Nor is it that you are getting old or something, nowadays vehicle lights are more uncomfortable for the eyes than 10 or 20 years ago. Learn more here.
Hello friends I hope you are doing very well, recently a friend of mine brought to my attention an increasingly recurring problem for people who drive, this friend spends a lot of time behind the wheel and lately more at night, and if he has been complaining that the intensity of the lights of the vehicles has been increasing in recent years, and it is not only him, he says that many veteran drivers, truckers or cab drivers who have been driving for decades complain about the same problem, particularly they find the LED and HID lights that are mounted on vehicles lately a danger. So I decided to do some research.
And I discovered that my friend is not alone in his complaint to begin with, the problem is also more complex than just the lights getting louder.
The Nature of the Problem.
In the United States, a survey organized by the Department of Transportation found that 88 percent of drivers have experienced strong flashes from the lights of oncoming vehicles, 31 percent claiming that such flashing is very uncomfortable. And 1 percent admit to having come very close to having a traffic accident because of this flash.

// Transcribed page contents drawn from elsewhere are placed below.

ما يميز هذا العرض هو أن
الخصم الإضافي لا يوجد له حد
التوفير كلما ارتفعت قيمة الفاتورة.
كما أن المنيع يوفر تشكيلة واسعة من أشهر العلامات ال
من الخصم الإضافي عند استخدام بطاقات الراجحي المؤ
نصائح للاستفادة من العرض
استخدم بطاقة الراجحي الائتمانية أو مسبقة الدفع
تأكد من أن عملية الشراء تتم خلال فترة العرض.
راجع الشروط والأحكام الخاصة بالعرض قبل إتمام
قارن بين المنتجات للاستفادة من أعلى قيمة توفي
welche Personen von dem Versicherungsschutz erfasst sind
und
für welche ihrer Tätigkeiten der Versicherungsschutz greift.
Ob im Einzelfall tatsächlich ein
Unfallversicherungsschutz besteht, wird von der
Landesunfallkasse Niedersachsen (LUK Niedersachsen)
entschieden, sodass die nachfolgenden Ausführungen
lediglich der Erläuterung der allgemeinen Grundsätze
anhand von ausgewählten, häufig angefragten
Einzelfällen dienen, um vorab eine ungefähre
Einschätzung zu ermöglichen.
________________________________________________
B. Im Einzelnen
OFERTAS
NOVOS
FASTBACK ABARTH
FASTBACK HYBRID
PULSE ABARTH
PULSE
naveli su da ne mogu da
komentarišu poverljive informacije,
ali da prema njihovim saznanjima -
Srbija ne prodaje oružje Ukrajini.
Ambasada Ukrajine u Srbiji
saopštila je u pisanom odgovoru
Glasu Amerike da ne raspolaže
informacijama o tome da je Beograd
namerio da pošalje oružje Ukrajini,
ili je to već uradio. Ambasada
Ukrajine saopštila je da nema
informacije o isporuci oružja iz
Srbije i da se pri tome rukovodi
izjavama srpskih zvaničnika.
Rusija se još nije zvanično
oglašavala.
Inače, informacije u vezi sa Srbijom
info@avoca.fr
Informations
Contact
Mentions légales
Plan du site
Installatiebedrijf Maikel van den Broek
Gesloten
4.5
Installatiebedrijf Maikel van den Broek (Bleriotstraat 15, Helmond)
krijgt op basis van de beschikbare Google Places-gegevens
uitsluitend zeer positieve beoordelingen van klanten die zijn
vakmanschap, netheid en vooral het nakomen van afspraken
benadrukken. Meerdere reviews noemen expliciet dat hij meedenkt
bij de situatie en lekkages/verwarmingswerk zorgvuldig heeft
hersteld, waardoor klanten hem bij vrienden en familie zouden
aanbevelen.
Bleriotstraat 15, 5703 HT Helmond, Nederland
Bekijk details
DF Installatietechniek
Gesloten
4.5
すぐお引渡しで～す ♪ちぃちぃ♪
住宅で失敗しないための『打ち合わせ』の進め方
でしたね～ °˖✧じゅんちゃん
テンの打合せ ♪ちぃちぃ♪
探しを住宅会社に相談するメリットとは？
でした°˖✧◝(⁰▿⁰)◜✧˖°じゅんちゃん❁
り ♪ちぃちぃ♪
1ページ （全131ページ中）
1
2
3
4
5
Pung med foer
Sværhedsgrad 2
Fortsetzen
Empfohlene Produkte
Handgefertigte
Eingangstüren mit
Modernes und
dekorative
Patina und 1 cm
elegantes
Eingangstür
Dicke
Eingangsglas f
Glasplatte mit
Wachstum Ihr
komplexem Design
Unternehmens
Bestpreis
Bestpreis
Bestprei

People's frequent complaints led to a similar survey in the UK where 2700 drivers were asked about it. The results are in many respects similar to those found in the United States. 89% of the drivers think that the lights are too loud. 63% believe that the frequency of being blinded has increased, and 23% that it is increasing very fast.
[The sample used in the slope was selected from drivers of all ages to eliminate this variable].
This is dangerous. Very dangerous. When asked how long it took to recover from flash blindness, 65% said between 1 and 5 seconds, and 12% said more than 6 seconds.
For a driver driving at 60 mph. Being blind for 1 second is 13 meters of unseen road, 6 seconds is almost 80 meters. Without seeing, it is a very real danger.
Why is this happening?.
An investigation done by the New York times last year throws some light [pun totally intended] on the matter.
For starters, if lights have gotten brighter, there has been a generational shift in lighting technology in recent years. The Halogen lights that appeared in the 80s are more powerful than the previous generation. Then the HIDs in the 1990s, and finally the even more powerful LEDs starting in 2010. The average HID bulb produces 3000 lumens, versus the 1400 lumens of the average halogen bulb. And LEDs can be even more powerful in the same size package.
Of course, around the world there are regulations for the amount of light a vehicle can emit, imposed on manufacturers, but according to the NYT's research, automakers don't always comply. Automakers don't always comply. Because powerful lights are often a feature of a good new car. They are good for sales.
New trends in auto manufacturing and sales have something to do with it.
The two most common car models today are SUVs. And compact cars. This generates a situation where some drivers are physically higher in their vehicles and therefore have lights also higher to the road, and some who are driving in compact cars closer to the ground, so the lights of those who drive the SUVs often impact head-on those in compact cars, although the first are with low lights.
And the nature of the light itself has something to do with it.
When comparing two luminous objects, one large and one smaller, that emit the same amount of lumens [measure of the amount of light] the smaller one is usually perceived as brighter, because you have more light in a smaller space and this is more aggressive with the retina, therefore the trend of making vehicles with smaller headlights but with the same performance may contribute to the problem.
Additionally, HID and LED lights emit light in whiter and slightly bluer tones, these tones can be perceived as brighter to the person in front of the lights as the human retina processes these tones of light less efficiently than 'hotter' lights such as the yellow of older lights.
So what can be done about it?
Currently, the alternatives to protect against intense lights on the road are not many, using anti-flash glasses or lenses may be an option but of limited help, blue light filter glasses have been proposed to limit the damage that can be caused by HID and LED lights, but they would also affect the driver's overall vision.
Therefore, lobbying the authorities for better regulation of vehicle lighting, and driving carefully, pulling over to the side of the road if necessary when a strong light blinds you, seem to be the best options for now.